Native American writer Thomas King (The Truth about Stories) tells us that we are our stories. We have to be careful with them because, as he says, they contain “relationships that help to define the nature of the universe and how cultures understand the world in which they exist.” Truth would seem to eliminate the need for stories, reducing existence to little more than biological and physical facts, which is fine if you’re a rock, an ocean wave or a fruit fly. But since we’re self-aware, self-conscious humans we need stories to define who we are. We might say that fiction is our truth–that it provides meaning, purpose, direction to our lives.

 

Truth is, Dragonfly might be poisonous after all. He can make people fearful and angry. He can fill them with shame. He can, it is said, sew up the fingers and mouths of nagging women, mouthy children and men who cuss up a blue storm. One story says he can fly right into your ear and penetrate your brain. It’s true … I swear! He really can! In fact, he has just penetrated your brain and is waiting there now for your response.
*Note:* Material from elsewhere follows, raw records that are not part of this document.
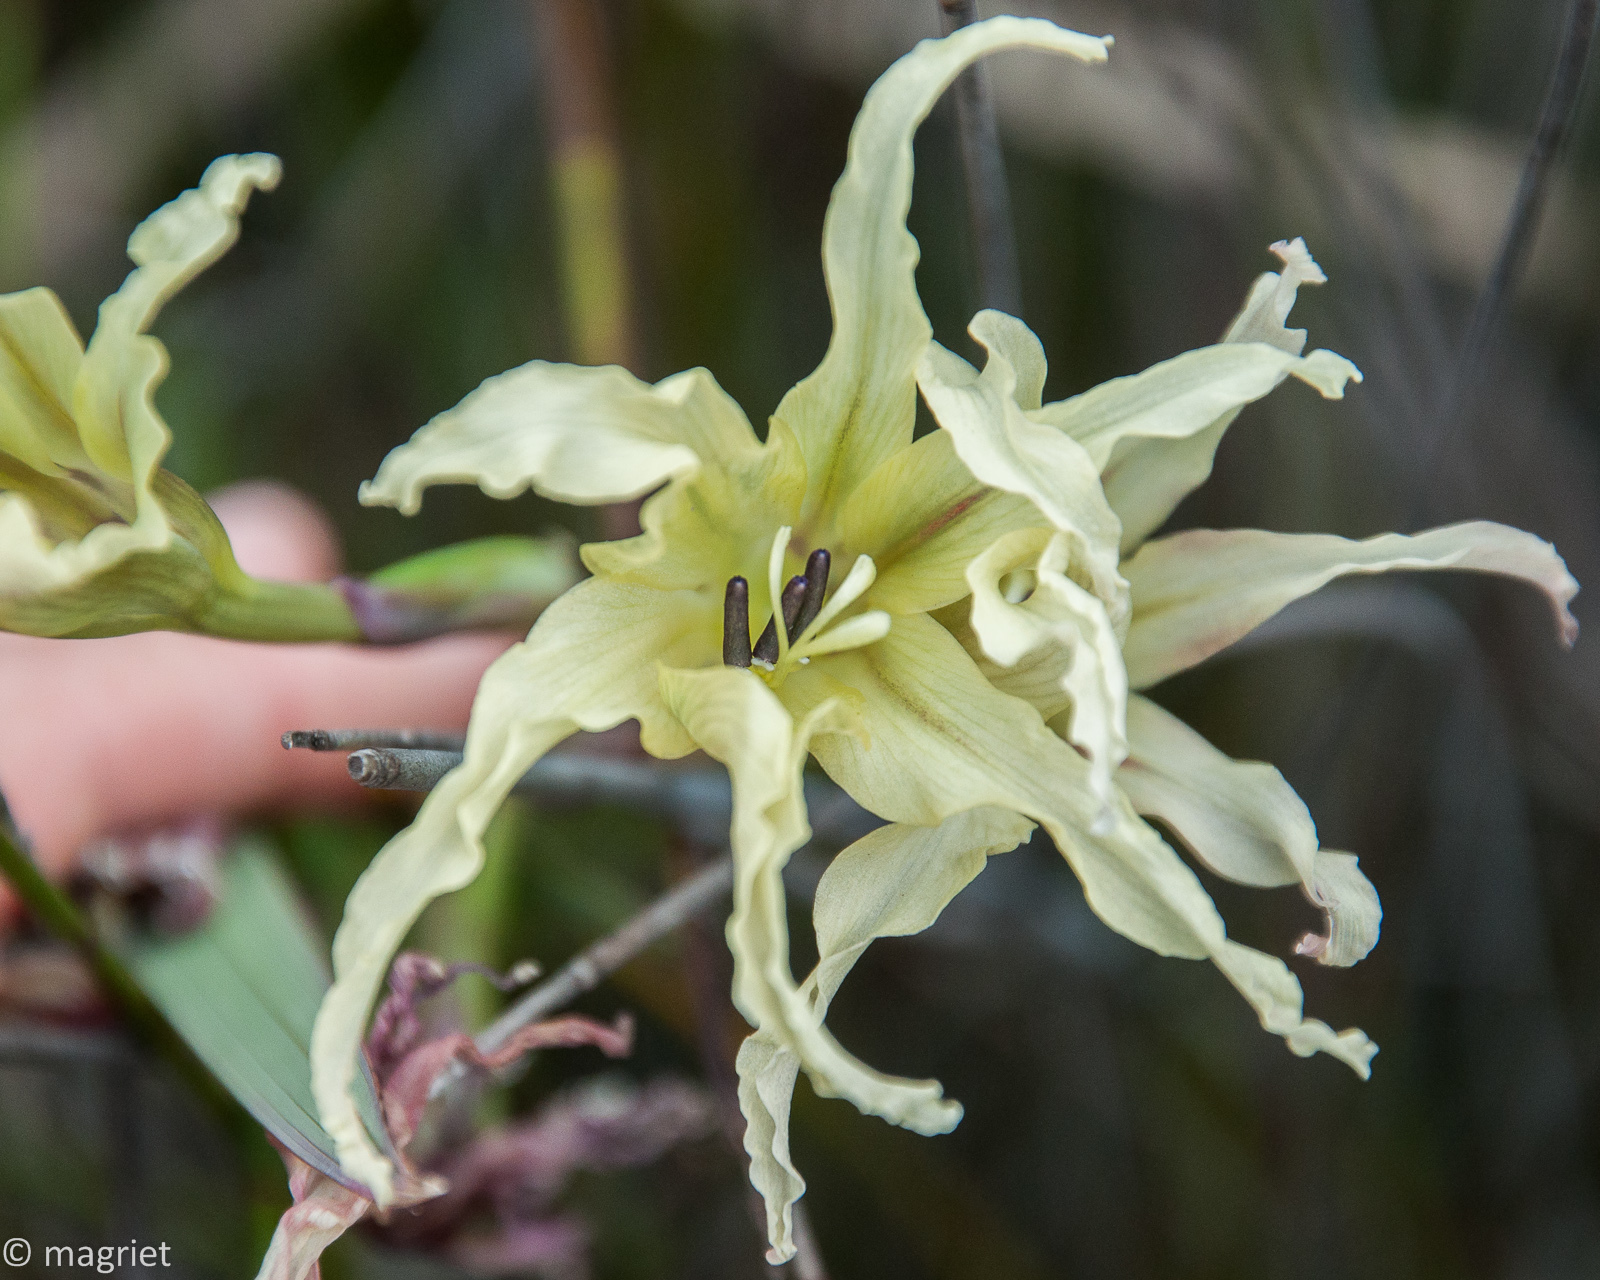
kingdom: Plantae
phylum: Tracheophyta
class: Liliopsida
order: Asparagales
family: Iridaceae
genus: Gladiolus
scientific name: Gladiolus undulatus
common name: Large painted-lady
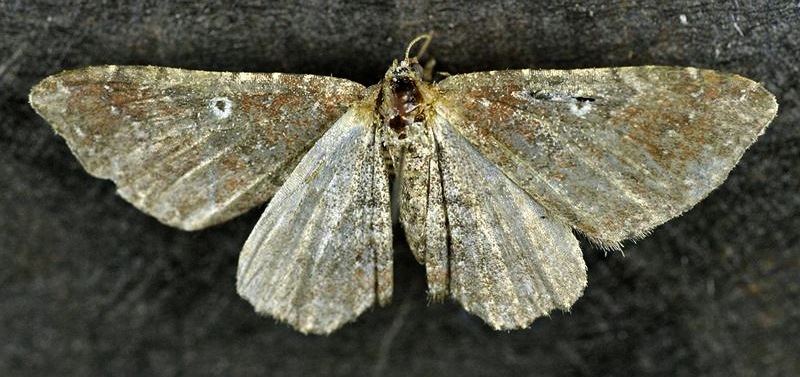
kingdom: Animalia
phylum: Arthropoda
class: Insecta
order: Lepidoptera
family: Geometridae
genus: Orthonama
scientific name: Orthonama obstipata
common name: The gem
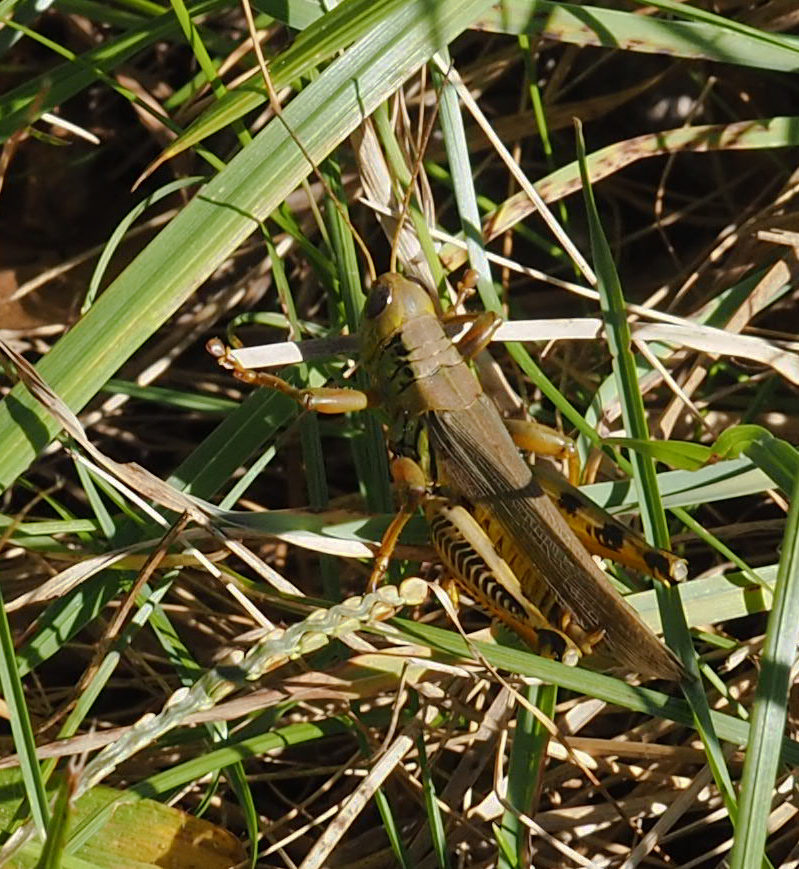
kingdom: Animalia
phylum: Arthropoda
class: Insecta
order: Orthoptera
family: Acrididae
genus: Melanoplus
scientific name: Melanoplus differentialis
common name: Differential grasshopper
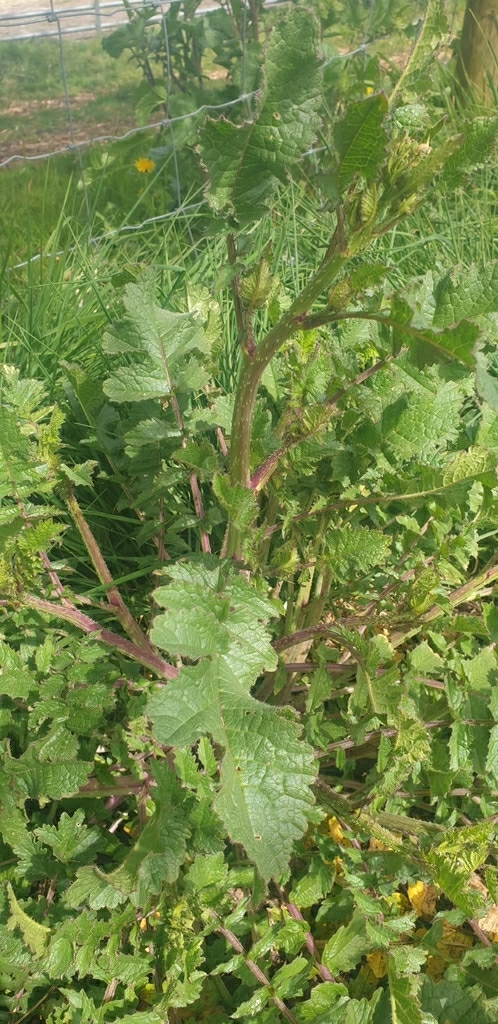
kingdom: Plantae
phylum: Tracheophyta
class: Magnoliopsida
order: Brassicales
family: Brassicaceae
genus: Raphanus
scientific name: Raphanus raphanistrum
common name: Wild radish
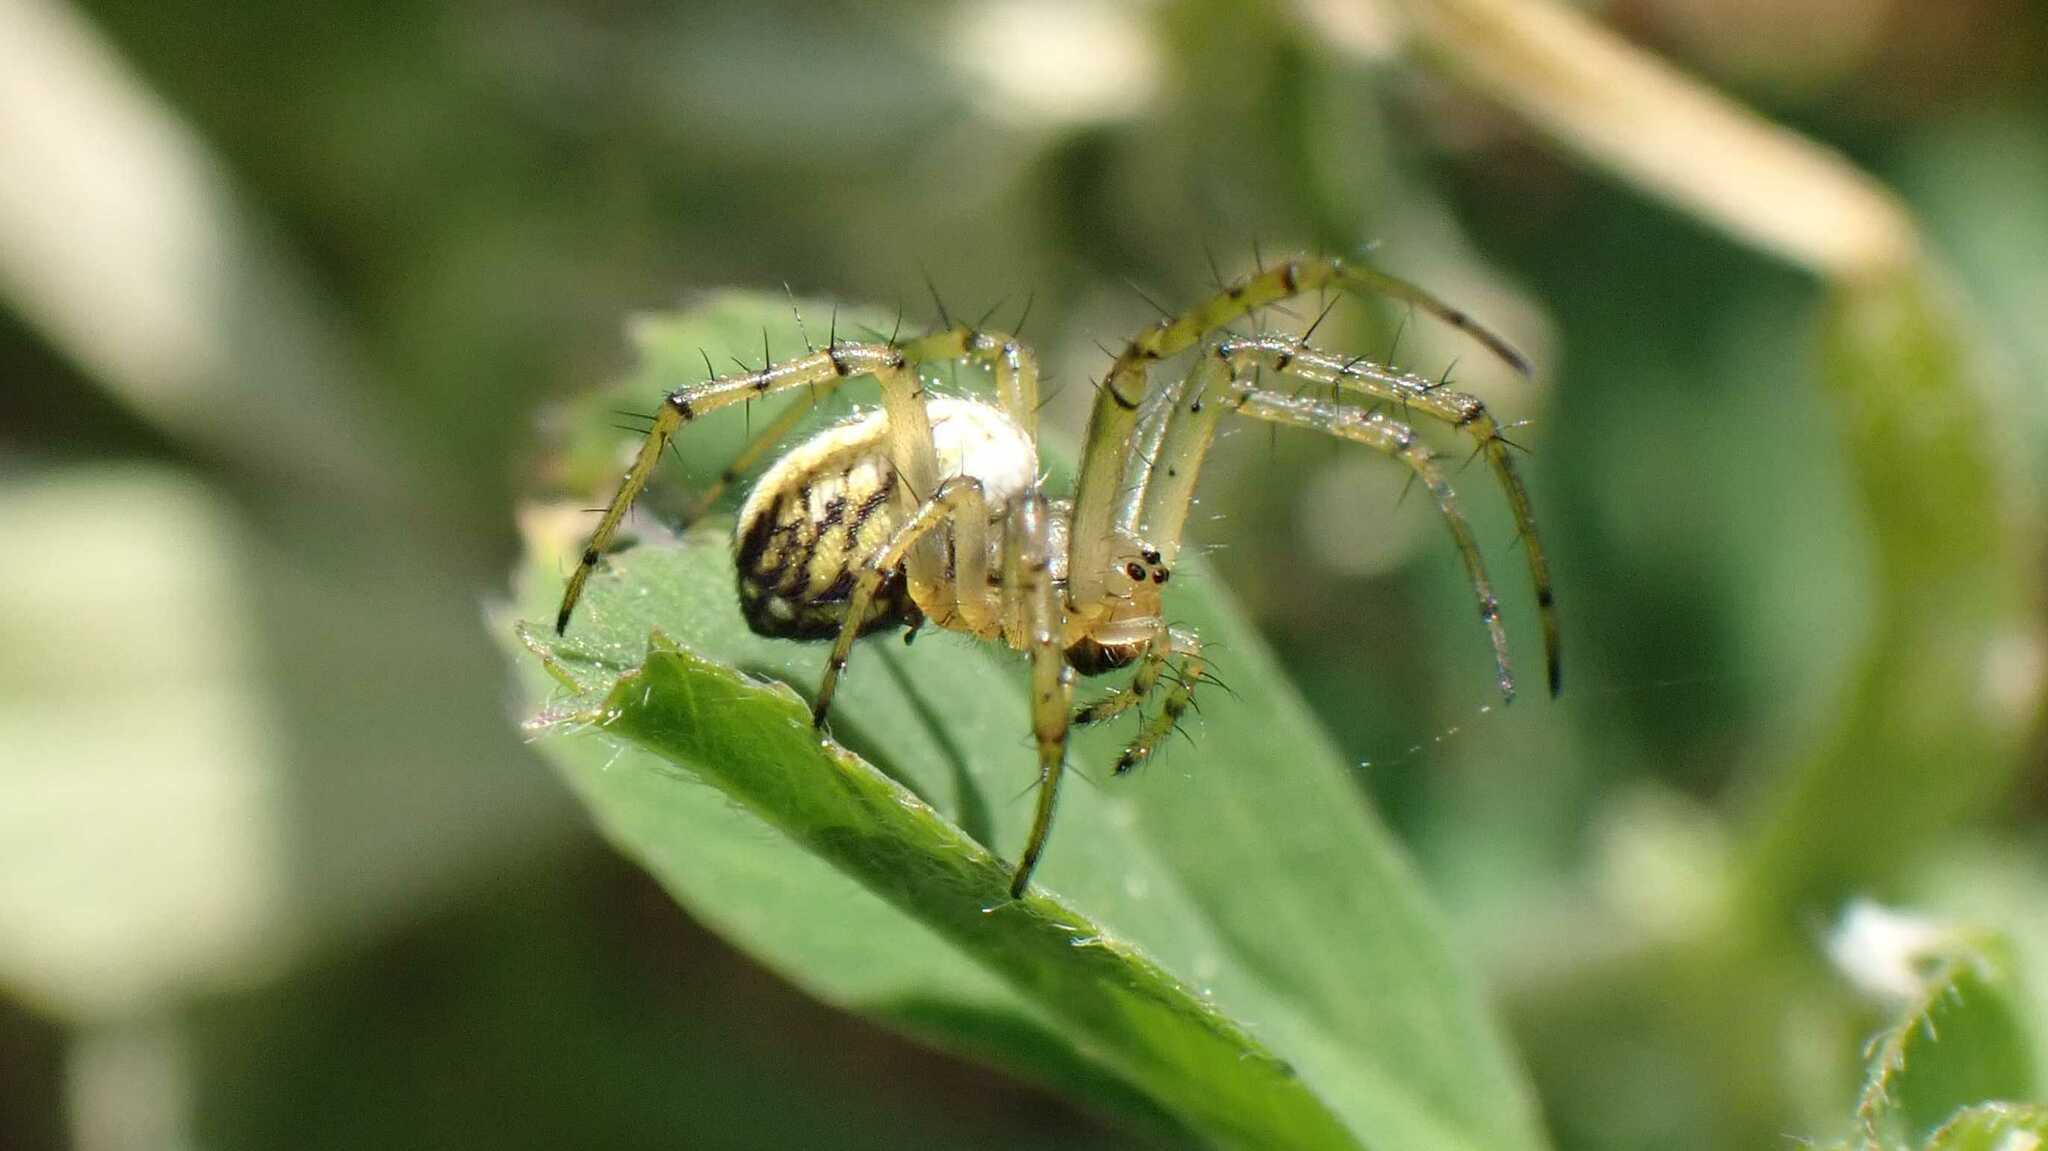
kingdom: Animalia
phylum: Arthropoda
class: Arachnida
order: Araneae
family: Araneidae
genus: Mangora
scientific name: Mangora acalypha
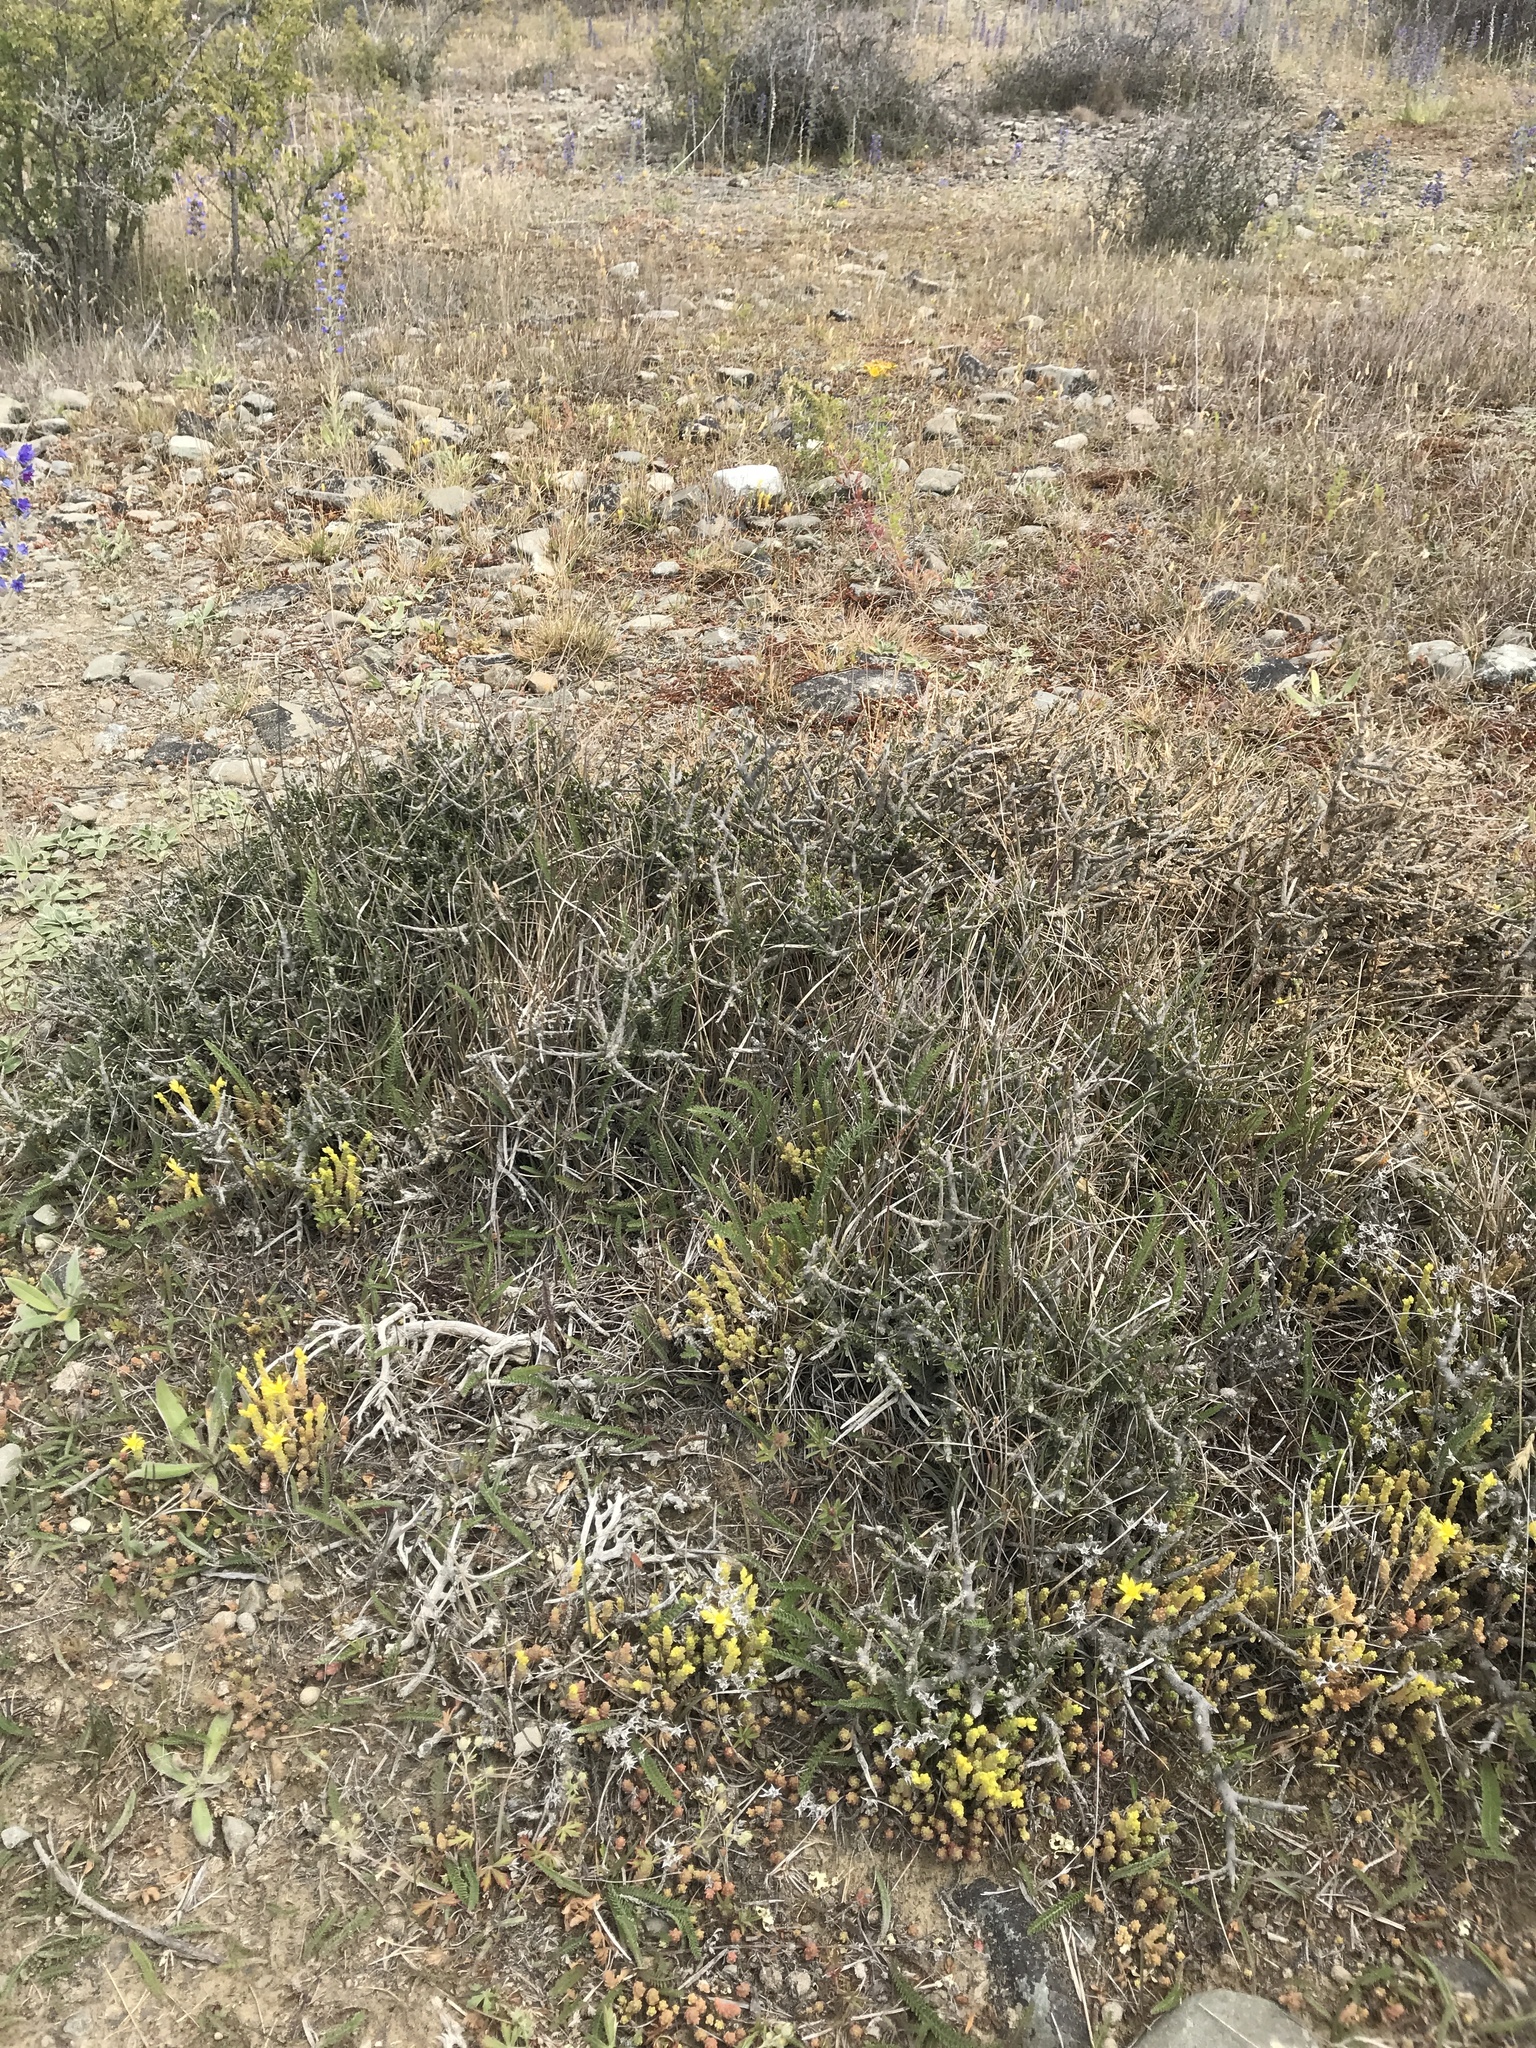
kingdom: Plantae
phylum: Tracheophyta
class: Magnoliopsida
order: Malpighiales
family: Violaceae
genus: Melicytus
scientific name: Melicytus alpinus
The dragonfly is a trickster, though. A.R. Campbell (Bats, Mosquitoes, and Dollars) referred to the dragonfly in 1925 as “man’s best friend in the insect world” (qtd. in Mitchell, Lasswell). He can cure malaria by eating mosquitoes. I swear … this, too, is true.

 

The devil may be in your own mind, and so may the healer … the good and bad together, says a Lakota man I know about. A constant refrain in King’s book, referred to above, is that (in my partly paraphrased, partly quoted version) you may do whatever you want with the story–scoff at it, dismiss it, forget about it. Just don’t say that if you had heard it earlier you would have lived your life differently. “You’ve heard it now.”